**データ記録一覧:**
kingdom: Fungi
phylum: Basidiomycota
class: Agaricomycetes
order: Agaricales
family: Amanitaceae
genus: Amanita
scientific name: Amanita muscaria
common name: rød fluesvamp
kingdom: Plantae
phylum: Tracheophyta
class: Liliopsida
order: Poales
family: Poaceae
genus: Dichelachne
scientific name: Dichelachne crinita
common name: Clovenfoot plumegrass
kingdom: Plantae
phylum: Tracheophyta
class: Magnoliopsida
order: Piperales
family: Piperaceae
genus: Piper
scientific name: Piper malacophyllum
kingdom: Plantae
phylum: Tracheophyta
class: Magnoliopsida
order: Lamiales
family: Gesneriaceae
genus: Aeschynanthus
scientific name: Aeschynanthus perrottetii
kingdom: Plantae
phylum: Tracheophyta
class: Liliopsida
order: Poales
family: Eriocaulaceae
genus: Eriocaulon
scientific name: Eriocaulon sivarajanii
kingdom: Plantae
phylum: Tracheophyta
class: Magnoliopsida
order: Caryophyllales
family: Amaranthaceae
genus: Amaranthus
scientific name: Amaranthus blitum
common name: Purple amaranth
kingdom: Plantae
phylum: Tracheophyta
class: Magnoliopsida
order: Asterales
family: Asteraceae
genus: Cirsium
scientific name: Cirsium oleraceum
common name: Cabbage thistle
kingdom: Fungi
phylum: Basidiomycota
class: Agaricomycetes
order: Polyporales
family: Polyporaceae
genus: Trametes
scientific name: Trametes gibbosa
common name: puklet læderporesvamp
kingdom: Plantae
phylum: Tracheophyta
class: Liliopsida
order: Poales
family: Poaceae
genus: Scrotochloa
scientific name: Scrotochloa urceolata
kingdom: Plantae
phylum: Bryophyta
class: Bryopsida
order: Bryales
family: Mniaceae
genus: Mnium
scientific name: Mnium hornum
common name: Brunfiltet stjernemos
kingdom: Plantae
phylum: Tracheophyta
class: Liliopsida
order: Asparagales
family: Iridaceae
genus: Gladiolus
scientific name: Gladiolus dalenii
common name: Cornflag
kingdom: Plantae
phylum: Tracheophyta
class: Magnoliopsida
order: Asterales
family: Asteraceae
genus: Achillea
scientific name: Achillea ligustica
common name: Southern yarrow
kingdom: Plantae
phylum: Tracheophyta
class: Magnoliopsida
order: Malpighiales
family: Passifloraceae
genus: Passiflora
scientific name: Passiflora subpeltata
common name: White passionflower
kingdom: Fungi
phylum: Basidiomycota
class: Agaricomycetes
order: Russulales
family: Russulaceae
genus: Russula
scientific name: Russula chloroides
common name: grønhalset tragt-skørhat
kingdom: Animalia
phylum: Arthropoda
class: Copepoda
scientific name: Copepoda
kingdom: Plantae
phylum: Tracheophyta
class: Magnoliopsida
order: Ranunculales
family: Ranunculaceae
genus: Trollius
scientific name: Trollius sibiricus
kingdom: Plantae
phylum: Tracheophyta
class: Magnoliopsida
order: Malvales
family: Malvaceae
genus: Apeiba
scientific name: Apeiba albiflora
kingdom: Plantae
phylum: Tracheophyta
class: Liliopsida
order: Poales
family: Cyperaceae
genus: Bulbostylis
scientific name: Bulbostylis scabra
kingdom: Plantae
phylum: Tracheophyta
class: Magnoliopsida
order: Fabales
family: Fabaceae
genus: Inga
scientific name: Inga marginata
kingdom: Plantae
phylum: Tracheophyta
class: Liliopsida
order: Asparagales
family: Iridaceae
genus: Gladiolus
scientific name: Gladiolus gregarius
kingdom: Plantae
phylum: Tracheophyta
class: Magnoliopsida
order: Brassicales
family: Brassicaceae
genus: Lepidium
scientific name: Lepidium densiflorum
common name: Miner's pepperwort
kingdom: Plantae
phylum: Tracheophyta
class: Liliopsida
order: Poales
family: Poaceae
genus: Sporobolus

**取り組む課題:** 上に示したすべての記録について、各行を番号付きリストに変換しなさい。空行は含めないこと。

**想定される解答:**
1. kingdom: Fungi
2. phylum: Basidiomycota
3. class: Agaricomycetes
4. order: Agaricales
5. family: Amanitaceae
6. genus: Amanita
7. scientific name: Amanita muscaria
8. common name: rød fluesvamp
9. kingdom: Plantae
10. phylum: Tracheophyta
11. class: Liliopsida
12. order: Poales
13. family: Poaceae
14. genus: Dichelachne
15. scientific name: Dichelachne crinita
16. common name: Clovenfoot plumegrass
17. kingdom: Plantae
18. phylum: Tracheophyta
19. class: Magnoliopsida
20. order: Piperales
21. family: Piperaceae
22. genus: Piper
23. scientific name: Piper malacophyllum
24. kingdom: Plantae
25. phylum: Tracheophyta
26. class: Magnoliopsida
27. order: Lamiales
28. family: Gesneriaceae
29. genus: Aeschynanthus
30. scientific name: Aeschynanthus perrottetii
31. kingdom: Plantae
32. phylum: Tracheophyta
33. class: Liliopsida
34. order: Poales
35. family: Eriocaulaceae
36. genus: Eriocaulon
37. scientific name: Eriocaulon sivarajanii
38. kingdom: Plantae
39. phylum: Tracheophyta
40. class: Magnoliopsida
41. order: Caryophyllales
42. family: Amaranthaceae
43. genus: Amaranthus
44. scientific name: Amaranthus blitum
45. common name: Purple amaranth
46. kingdom: Plantae
47. phylum: Tracheophyta
48. class: Magnoliopsida
49. order: Asterales
50. family: Asteraceae
51. genus: Cirsium
52. scientific name: Cirsium oleraceum
53. common name: Cabbage thistle
54. kingdom: Fungi
55. phylum: Basidiomycota
56. class: Agaricomycetes
57. order: Polyporales
58. family: Polyporaceae
59. genus: Trametes
60. scientific name: Trametes gibbosa
61. common name: puklet læderporesvamp
62. kingdom: Plantae
63. phylum: Tracheophyta
64. class: Liliopsida
65. order: Poales
66. family: Poaceae
67. genus: Scrotochloa
68. scientific name: Scrotochloa urceolata
69. kingdom: Plantae
70. phylum: Bryophyta
71. class: Bryopsida
72. order: Bryales
73. family: Mniaceae
74. genus: Mnium
75. scientific name: Mnium hornum
76. common name: Brunfiltet stjernemos
77. kingdom: Plantae
78. phylum: Tracheophyta
79. class: Liliopsida
80. order: Asparagales
81. family: Iridaceae
82. genus: Gladiolus
83. scientific name: Gladiolus dalenii
84. common name: Cornflag
85. kingdom: Plantae
86. phylum: Tracheophyta
87. class: Magnoliopsida
88. order: Asterales
89. family: Asteraceae
90. genus: Achillea
91. scientific name: Achillea ligustica
92. common name: Southern yarrow
93. kingdom: Plantae
94. phylum: Tracheophyta
95. class: Magnoliopsida
96. order: Malpighiales
97. family: Passifloraceae
98. genus: Passiflora
99. scientific name: Passiflora subpeltata
100. common name: White passionflower
101. kingdom: Fungi
102. phylum: Basidiomycota
103. class: Agaricomycetes
104. order: Russulales
105. family: Russulaceae
106. genus: Russula
107. scientific name: Russula chloroides
108. common name: grønhalset tragt-skørhat
109. kingdom: Animalia
110. phylum: Arthropoda
111. class: Copepoda
112. scientific name: Copepoda
113. kingdom: Plantae
114. phylum: Tracheophyta
115. class: Magnoliopsida
116. order: Ranunculales
117. family: Ranunculaceae
118. genus: Trollius
119. scientific name: Trollius sibiricus
120. kingdom: Plantae
121. phylum: Tracheophyta
122. class: Magnoliopsida
123. order: Malvales
124. family: Malvaceae
125. genus: Apeiba
126. scientific name: Apeiba albiflora
127. kingdom: Plantae
128. phylum: Tracheophyta
129. class: Liliopsida
130. order: Poales
131. family: Cyperaceae
132. genus: Bulbostylis
133. scientific name: Bulbostylis scabra
134. kingdom: Plantae
135. phylum: Tracheophyta
136. class: Magnoliopsida
137. order: Fabales
138. family: Fabaceae
139. genus: Inga
140. scientific name: Inga marginata
141. kingdom: Plantae
142. phylum: Tracheophyta
143. class: Liliopsida
144. order: Asparagales
145. family: Iridaceae
146. genus: Gladiolus
147. scientific name: Gladiolus gregarius
148. kingdom: Plantae
149. phylum: Tracheophyta
150. class: Magnoliopsida
151. order: Brassicales
152. family: Brassicaceae
153. genus: Lepidium
154. scientific name: Lepidium densiflorum
155. common name: Miner's pepperwort
156. kingdom: Plantae
157. phylum: Tracheophyta
158. class: Liliopsida
159. order: Poales
160. family: Poaceae
161. genus: Sporobolus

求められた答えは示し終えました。